Provided text:
+ + + + + + +

It was a society in rapid motion, swayed by new ambitions and haunted by new terrors, in which both success and failure had changed their meaning. Except in the turbulent north, the aim of the great landowner was no longer to hold at his call an army of retainers, but to exploit his estates as a judicious investment. The prosperous merchant, once content to win a position of dignity and power in fraternity or town, now flung himself into the task of carving his way to solitary preëminence, unaided by the artificial protection of gild or city. To the immemorial poverty of peasant and craftsman, pitting, under the ever-present threat of famine, their pigmy forces against an implacable nature, was added the haunting insecurity of a growing, though still small, proletariat, detached from their narrow niche in village or borough, the sport of social forces which they could neither understand, nor arrest, nor control.

+ + + + + + +

Directions for this task:
Answer these questions about the passage above on a changing society:
1. In which region did the great landowner still aim to keep an army of retainers at his call?
2. Where was the prosperous merchant once content to win a position of dignity and power?
3. What ever-present threat did peasant and craftsman live under?

+ + + + + + +

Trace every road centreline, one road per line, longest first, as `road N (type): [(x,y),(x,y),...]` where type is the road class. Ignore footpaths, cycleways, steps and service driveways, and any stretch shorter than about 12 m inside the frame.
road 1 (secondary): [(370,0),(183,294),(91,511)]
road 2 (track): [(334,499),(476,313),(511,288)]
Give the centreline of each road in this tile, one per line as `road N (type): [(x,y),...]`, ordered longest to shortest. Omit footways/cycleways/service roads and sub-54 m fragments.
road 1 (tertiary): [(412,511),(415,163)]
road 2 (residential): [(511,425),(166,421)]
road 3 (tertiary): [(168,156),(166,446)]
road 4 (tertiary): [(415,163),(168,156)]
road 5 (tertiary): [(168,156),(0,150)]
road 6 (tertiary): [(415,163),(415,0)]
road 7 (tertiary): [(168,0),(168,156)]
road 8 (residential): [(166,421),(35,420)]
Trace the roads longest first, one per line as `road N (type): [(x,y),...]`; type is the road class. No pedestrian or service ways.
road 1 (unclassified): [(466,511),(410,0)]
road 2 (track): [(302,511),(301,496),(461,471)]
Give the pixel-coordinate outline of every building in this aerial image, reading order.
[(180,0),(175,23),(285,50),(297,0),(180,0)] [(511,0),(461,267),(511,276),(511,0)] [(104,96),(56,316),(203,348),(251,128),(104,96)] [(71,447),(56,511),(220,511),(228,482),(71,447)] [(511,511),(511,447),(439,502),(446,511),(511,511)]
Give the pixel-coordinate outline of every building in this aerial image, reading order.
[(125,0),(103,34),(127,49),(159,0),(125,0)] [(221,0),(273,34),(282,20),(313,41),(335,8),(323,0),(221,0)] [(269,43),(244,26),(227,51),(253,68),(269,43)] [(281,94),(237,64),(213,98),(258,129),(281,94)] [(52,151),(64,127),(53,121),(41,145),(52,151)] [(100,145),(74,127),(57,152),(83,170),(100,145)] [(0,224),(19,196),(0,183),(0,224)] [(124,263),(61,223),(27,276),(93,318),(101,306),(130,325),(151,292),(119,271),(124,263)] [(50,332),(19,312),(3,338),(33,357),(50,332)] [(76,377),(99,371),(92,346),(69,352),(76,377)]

+ + + + + + +

Written answer:
1. The turbulent north.
2. In fraternity or town.
3. Famine.